Mar 03, 2020—Mar 04, 2020
Urban systems are characterized by complex and cryptic structures of interdependent parts and sub‐ systems. Elucidating those parts and their connections is extremely difficult for systems such as urban economies. Often, researchers must rely on distributions of system parts to compare one complex system to another. Yet using distance metrics between distributions ignores the relative importance of the individual categories of a distribution, as well as interdependencies among categories.
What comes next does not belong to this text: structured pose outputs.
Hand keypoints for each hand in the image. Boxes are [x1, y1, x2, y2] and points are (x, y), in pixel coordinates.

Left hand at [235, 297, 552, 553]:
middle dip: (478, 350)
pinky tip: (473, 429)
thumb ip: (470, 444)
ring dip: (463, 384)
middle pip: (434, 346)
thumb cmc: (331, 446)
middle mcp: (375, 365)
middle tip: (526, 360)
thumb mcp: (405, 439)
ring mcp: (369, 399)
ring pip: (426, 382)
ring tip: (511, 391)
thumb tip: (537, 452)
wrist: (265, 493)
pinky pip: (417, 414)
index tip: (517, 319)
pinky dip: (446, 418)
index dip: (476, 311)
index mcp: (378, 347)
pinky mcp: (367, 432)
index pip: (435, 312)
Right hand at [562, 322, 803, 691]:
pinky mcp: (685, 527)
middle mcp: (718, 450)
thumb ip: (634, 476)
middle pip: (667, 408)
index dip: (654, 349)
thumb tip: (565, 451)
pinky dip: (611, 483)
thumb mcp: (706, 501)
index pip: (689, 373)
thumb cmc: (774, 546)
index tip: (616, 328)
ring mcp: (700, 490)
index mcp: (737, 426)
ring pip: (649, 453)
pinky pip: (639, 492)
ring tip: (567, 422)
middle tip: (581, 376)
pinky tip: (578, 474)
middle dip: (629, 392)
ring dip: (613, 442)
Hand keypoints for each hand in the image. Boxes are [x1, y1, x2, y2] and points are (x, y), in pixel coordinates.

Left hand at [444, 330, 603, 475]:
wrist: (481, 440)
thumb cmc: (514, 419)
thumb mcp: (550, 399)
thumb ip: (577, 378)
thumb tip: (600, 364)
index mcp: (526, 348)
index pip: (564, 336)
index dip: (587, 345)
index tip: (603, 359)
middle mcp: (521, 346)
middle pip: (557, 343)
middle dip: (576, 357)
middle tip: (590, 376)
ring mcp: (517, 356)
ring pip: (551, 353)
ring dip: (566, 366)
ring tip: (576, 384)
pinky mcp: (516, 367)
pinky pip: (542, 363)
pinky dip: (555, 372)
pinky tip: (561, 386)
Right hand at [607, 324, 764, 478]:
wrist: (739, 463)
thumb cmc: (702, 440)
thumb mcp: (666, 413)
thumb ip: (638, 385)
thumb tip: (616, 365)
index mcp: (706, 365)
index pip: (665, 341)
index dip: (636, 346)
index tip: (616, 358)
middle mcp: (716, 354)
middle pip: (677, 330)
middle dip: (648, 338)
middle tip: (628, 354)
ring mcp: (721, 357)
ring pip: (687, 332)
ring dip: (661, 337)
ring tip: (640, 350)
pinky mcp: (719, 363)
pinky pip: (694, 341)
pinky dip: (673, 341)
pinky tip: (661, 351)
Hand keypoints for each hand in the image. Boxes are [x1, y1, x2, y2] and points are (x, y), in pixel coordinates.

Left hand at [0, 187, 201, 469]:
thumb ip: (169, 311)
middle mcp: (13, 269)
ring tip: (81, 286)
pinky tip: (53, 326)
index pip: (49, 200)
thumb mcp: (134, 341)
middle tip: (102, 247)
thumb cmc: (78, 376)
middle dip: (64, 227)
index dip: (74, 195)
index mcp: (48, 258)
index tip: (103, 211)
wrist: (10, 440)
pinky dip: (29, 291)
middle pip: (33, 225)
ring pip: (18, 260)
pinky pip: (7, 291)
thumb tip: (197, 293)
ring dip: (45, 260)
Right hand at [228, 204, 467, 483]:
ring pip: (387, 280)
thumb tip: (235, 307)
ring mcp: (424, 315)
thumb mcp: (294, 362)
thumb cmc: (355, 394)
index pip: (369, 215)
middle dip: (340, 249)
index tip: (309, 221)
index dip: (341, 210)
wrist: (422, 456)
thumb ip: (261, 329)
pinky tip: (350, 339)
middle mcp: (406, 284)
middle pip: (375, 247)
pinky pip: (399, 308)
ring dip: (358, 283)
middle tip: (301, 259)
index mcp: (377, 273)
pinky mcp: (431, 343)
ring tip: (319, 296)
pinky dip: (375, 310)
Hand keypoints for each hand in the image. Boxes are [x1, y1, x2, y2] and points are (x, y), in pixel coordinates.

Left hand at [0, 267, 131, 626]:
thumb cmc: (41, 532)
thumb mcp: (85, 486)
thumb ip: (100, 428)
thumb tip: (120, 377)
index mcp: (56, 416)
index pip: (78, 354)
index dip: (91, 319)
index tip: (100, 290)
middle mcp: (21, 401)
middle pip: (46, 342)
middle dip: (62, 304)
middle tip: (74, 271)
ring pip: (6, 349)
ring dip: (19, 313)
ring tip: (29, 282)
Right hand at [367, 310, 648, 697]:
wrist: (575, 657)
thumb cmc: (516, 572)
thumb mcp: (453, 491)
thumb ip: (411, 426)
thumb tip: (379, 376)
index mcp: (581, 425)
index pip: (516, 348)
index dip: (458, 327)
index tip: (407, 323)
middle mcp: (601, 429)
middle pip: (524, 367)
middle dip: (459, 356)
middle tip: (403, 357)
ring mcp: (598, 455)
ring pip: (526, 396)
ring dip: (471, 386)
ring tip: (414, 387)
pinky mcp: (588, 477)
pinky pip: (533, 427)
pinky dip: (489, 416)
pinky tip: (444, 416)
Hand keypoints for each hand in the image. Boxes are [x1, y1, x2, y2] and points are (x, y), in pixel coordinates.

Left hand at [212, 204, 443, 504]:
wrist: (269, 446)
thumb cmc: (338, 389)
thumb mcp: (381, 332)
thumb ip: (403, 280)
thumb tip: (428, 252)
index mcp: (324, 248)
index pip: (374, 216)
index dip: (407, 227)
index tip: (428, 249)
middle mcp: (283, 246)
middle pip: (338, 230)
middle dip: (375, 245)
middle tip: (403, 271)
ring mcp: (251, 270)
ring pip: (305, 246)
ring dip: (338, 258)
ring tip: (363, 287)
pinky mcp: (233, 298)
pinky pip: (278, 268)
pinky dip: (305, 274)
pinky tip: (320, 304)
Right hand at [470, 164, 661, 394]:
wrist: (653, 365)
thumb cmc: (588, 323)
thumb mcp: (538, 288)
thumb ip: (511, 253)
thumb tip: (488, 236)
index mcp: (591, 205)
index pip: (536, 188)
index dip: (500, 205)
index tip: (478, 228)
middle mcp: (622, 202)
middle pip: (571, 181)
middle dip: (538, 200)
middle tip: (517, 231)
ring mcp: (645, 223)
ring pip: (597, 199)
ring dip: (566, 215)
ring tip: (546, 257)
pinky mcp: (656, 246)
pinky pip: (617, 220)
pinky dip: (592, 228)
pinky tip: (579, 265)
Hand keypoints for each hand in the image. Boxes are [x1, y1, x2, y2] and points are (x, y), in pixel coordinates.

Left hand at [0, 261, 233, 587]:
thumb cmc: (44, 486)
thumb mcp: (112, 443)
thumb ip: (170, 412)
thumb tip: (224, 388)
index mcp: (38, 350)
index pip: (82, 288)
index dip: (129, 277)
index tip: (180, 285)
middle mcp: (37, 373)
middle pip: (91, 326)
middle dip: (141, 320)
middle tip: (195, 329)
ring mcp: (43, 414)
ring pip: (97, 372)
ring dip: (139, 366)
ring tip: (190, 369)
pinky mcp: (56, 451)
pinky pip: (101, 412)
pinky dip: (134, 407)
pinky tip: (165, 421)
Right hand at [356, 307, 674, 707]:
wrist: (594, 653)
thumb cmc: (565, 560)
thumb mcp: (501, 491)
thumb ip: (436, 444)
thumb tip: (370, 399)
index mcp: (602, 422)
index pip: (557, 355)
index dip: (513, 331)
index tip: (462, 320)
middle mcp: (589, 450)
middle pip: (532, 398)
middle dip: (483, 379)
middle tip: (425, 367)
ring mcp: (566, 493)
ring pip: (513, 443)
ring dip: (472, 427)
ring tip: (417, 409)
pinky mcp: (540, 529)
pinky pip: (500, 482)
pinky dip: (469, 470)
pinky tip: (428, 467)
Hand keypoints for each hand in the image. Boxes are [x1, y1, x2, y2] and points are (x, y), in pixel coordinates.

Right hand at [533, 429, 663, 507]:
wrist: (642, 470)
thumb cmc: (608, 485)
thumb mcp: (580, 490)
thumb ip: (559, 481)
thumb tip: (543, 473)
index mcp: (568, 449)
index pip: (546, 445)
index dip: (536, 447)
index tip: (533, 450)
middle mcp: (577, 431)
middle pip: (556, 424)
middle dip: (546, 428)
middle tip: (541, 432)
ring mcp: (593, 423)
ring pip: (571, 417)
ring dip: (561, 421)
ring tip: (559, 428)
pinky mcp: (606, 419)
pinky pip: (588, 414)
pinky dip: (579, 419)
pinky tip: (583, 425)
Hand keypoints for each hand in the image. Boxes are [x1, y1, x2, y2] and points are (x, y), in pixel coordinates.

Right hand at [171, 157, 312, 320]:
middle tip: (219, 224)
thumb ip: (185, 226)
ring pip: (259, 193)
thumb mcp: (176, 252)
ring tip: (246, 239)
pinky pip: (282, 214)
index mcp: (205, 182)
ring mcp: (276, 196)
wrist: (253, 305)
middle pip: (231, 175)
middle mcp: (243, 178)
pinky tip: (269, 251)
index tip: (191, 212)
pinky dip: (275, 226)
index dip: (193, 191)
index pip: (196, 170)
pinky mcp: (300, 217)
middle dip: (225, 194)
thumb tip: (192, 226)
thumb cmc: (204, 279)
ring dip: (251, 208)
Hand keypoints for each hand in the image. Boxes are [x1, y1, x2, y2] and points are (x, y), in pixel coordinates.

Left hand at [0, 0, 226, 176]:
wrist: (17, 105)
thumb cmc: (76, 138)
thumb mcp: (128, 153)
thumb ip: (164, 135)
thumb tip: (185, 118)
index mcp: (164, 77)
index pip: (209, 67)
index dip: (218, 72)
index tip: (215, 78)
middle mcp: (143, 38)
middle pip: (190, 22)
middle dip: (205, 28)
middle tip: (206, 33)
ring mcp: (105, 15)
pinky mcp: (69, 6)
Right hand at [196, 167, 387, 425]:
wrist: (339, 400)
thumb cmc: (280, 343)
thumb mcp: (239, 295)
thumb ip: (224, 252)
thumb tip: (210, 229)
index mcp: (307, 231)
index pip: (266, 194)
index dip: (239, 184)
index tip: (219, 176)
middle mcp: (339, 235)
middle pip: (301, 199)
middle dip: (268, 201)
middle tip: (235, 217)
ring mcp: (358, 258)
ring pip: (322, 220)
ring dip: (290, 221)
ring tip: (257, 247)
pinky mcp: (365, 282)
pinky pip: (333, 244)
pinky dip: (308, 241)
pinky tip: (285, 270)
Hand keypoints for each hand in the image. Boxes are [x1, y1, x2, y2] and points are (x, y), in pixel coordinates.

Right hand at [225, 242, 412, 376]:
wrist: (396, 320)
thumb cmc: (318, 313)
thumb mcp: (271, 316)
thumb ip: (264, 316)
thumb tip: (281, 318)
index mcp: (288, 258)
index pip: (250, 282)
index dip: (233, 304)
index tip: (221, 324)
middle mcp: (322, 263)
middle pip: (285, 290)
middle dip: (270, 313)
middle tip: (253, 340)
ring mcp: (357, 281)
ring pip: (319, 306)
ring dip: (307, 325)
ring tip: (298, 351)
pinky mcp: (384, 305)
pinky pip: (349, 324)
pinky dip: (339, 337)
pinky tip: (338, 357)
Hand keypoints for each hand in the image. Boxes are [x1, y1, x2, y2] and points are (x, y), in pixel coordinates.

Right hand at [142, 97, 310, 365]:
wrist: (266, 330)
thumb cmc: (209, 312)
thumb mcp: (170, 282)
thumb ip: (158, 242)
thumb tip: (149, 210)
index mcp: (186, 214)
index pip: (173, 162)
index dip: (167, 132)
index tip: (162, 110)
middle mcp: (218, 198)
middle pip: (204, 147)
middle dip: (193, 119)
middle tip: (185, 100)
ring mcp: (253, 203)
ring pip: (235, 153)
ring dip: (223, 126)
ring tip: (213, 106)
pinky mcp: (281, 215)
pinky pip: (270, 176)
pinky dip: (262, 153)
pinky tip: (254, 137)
Building on co‐location analyses from ecology and using elements of information theory, a novel methodology is emerging among urban complexity scholars to better map the internal structures of complex systems. By analyzing the co‐occurrence patterns of system entities (e.g. occupations, industries, skills), researchers may quantify measures of interdependence between system elements and thus build a weighted network “map” of the complex systems they study. Using this non‐Euclidian map, researchers may then locate parts of the system, measure distances between parts (including more aspirational parts of the system), prioritize transition pathways through the system, or anticipate the effects of policy options on the system.
Yet the methodology is so new that it lacks common standards of use and purpose. This workshop will bring together those scholars in complex systems, network analysis, and urban science, who are currently laying the foundation of this methodology, along with ecologists versed in its historical development and use in ecosystems science. The workshop’s goals will be to (1) publish a high‐profile piece outlining proposed standards for using this new methodology, (2) further publish papers by individual attendees or teams of attendees, demonstrating the practical and/or intellectual case of using this method, and (3) foster a global community of complexity researchers using a common methodology to study similar phenomena and systems.
1) What insights and co-location analyses from ecology can be directly applied to complex systems more generally, and to economic systems specifically?
2) Are there best practices we should formulate as a community, for creating the non-Euclidian spaces that most of us are independently developing?
3) What metric of interdependence/interaction best quantifies the similarity between economic entities (or subcomponents of complex systems more generally)?
In addressing these questions, this workshop will create both a community and a consensus within that community on the best approaches to defining and using this emerging method of analyzing complex systems.